L'attrait principal des provinces dites « des Prairies » (les districts des Territoires du Nord-Ouest sont devenus les provinces de la Saskatchewan et de l'Alberta en 1905) était la gratuité des terres. Un colon pouvait obtenir 65 hectares de terre gratuitement tant qu'il améliorait la terre, la cultivait et y vivait pendant trois ans. Son seul coût était un droit d'enregistrement de 10$. Mais il fallait travailler d'arrache-pied pour labourer l'épaisse terre glaise, construire une maison dans un pays sans forêts et obtenir une récolte. Les charrues étaient tirées par des bœufs, les semences se faisaient à la main et les maisons étaient souvent construites de mottes de gazon.
Entre 1885 et 1921, la population francophone de l'Ouest n'a cessé d'augmenter, passant d'environ 17 000 en 1885 à 125 000 en 1921 Allaire (2014)[1]. Au Manitoba, c'est à Saint-Boniface et ses environs (La Broquerie, Sainte-Anne, Saint-Jean-Baptiste, Saint-Malo) que la majeure partie de la population de langue française s'est établie.

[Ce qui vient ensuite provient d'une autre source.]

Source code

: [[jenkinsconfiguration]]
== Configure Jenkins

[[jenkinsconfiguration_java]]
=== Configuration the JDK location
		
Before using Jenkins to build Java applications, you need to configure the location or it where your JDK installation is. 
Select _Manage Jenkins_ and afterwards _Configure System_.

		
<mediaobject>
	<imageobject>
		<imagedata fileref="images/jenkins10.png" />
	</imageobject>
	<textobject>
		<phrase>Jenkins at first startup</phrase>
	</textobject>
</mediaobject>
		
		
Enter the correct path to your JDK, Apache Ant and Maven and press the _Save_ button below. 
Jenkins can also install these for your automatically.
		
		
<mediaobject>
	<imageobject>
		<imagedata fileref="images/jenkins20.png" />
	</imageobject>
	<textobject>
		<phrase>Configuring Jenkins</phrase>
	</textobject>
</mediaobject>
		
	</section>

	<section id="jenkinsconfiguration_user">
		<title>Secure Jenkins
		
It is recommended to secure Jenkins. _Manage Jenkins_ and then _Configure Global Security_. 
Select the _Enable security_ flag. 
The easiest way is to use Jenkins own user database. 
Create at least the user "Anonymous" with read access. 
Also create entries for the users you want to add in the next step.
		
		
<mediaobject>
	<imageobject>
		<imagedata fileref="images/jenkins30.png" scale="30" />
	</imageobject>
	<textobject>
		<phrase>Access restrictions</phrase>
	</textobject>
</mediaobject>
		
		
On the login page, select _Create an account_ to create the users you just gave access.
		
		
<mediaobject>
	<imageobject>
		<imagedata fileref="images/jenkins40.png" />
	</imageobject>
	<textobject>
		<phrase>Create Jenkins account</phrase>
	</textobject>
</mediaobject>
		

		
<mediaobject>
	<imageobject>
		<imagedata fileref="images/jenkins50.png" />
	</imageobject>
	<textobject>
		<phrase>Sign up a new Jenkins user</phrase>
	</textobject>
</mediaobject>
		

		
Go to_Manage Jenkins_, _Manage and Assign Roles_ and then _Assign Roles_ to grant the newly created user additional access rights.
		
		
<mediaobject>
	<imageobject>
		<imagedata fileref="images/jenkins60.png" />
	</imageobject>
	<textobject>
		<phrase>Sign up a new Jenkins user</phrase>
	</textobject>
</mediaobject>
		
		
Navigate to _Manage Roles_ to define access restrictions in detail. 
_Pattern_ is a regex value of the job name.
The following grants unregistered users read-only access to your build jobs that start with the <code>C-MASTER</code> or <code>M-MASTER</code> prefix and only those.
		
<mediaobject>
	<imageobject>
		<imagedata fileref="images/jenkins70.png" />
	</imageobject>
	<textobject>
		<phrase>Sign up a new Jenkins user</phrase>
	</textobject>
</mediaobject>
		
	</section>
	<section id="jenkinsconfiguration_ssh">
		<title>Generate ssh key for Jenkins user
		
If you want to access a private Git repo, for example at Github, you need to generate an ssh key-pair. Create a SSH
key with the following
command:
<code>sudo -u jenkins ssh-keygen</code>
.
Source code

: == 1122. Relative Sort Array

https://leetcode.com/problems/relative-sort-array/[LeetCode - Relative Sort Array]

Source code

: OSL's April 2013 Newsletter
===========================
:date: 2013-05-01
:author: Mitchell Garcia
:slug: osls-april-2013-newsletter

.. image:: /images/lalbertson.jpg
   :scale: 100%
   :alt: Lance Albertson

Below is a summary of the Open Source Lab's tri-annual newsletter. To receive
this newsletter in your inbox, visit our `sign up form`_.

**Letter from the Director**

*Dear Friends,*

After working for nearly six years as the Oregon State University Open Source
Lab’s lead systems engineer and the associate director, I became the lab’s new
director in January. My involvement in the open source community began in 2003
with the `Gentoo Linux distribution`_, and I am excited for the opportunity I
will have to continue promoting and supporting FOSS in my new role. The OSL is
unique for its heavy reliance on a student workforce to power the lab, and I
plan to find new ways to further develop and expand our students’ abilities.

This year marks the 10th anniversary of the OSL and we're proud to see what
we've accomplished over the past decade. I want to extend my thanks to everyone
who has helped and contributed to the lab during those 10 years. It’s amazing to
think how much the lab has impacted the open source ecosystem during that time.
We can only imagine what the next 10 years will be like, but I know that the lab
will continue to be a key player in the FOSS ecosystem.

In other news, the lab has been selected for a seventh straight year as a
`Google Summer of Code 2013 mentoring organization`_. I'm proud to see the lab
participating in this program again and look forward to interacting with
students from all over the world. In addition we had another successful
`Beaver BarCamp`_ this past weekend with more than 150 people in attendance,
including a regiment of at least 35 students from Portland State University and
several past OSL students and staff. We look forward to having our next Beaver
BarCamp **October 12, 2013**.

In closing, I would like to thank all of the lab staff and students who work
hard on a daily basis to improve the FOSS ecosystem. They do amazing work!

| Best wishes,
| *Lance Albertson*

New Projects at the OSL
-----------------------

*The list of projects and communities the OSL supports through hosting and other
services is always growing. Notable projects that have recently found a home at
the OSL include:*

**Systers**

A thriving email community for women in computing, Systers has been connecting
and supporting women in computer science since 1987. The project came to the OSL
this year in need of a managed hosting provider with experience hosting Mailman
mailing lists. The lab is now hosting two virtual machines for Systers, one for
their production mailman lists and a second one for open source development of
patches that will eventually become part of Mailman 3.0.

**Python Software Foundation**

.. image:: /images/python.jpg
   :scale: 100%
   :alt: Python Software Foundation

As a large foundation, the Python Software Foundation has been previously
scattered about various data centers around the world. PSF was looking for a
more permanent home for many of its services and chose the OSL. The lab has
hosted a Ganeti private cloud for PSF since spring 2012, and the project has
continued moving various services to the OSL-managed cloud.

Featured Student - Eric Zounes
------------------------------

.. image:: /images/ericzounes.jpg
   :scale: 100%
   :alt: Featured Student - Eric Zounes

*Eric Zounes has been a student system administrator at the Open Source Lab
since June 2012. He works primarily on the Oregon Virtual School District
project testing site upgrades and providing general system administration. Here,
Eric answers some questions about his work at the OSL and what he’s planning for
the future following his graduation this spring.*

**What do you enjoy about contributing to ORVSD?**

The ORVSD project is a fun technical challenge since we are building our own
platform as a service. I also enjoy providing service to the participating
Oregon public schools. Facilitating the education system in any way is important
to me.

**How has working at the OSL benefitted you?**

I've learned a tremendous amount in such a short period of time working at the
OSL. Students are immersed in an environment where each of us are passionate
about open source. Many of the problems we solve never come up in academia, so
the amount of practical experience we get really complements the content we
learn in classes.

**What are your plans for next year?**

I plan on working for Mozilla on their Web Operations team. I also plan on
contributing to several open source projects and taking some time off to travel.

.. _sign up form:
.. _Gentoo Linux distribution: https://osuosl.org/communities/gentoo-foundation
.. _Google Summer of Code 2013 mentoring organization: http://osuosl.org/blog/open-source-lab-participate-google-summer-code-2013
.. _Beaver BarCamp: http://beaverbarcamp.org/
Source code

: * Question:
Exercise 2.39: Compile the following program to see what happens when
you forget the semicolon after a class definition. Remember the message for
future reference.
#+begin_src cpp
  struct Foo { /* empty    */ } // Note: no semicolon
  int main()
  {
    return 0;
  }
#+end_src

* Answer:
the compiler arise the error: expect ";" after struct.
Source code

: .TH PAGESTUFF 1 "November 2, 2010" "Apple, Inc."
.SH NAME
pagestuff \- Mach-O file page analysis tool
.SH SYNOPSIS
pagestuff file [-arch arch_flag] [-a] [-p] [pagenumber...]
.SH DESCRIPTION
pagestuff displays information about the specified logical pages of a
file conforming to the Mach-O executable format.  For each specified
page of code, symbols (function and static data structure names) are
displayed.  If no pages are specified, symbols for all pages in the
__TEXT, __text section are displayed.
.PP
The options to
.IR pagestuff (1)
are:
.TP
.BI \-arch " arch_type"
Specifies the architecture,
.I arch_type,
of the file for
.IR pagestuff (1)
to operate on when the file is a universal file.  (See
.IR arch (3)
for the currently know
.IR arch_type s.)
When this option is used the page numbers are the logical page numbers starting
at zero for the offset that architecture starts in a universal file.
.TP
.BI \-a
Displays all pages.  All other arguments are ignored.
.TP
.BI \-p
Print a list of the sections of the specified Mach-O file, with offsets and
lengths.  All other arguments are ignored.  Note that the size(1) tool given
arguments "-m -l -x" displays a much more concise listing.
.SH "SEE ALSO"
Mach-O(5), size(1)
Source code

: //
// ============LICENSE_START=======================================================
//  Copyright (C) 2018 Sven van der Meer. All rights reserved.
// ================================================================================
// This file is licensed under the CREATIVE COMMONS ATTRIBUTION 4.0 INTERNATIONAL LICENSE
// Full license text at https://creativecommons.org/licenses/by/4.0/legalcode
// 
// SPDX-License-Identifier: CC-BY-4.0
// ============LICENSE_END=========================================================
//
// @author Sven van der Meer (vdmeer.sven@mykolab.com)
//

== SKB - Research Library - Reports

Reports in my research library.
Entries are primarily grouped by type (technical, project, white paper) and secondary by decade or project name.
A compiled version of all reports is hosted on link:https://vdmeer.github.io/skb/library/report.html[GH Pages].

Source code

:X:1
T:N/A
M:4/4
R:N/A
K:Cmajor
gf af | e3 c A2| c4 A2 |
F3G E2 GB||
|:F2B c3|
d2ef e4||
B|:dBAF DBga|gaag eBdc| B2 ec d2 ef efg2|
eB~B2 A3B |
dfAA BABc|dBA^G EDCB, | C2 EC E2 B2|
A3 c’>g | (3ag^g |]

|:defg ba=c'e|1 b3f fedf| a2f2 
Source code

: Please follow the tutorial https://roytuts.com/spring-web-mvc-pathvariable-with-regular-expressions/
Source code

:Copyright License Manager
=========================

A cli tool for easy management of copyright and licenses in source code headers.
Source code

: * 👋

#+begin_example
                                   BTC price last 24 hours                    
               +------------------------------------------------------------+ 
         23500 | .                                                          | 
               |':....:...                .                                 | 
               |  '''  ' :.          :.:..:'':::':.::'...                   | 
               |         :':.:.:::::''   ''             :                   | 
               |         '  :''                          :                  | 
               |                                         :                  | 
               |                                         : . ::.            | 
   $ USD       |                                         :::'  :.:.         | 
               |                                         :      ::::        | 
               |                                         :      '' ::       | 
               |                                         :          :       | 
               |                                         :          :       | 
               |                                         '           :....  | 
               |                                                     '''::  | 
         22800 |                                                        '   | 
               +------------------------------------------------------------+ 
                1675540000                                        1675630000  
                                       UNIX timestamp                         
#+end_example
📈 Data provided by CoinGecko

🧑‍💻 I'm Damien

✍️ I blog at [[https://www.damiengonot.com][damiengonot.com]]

Des colons d'origine auvergnate s'étaient établis au sud-ouest et avaient créé les paroisses de Saint-Claude et Notre-Dame-de-Lourdes et plus à l'ouest encore, des Belges avaient fondé la communauté de Bruxelles. Les villages qui avaient été fondés par les Métis de langue française ont également vu venir des colons canadiens-français ou européens, tels que Saint-Eustache, Saint-Laurent, Saint-Vital, Sainte-Agathe, Sainte-Madeleine et Saint-Lazare. En Saskatchewan, les villages francophones sont éparpillés en quatre régions principales : au sud, Gravelbourg, Ponteix, Ferland, Willow-Bunch (sud-ouest), Bellegarde, Forget, Montmartre (sud-est); au centre, Saskatoon, Saint-Denis, Vonda, Prud'homme; au centre-nord, Prince-Albert, Domrémy, Saint-Louis, Saint-Brieux, Hoey, Duck Lake, et vers l'ouest, North Battleford, Debden, etc. En Alberta, il y eut peu de colonies dans le sud de la province, la seule exception étant Pincher Creek. La plupart des communautés francophones sont regroupées dans la région d'Edmonton (Edmonton, Beaumont, Saint-Albert, Morinville, Legal), au nord-est (Bonnyville, Saint-Paul, Plamondon) et dans la région de la Rivière-la-Paix, au nord-ouest (Falher, Donnelly, Girouxville, Guy et Peace River). Ces dernières communautés avaient été fondées par des colons québécois et des francophones de l'Ouest, arrivés entre 1912 et 1930.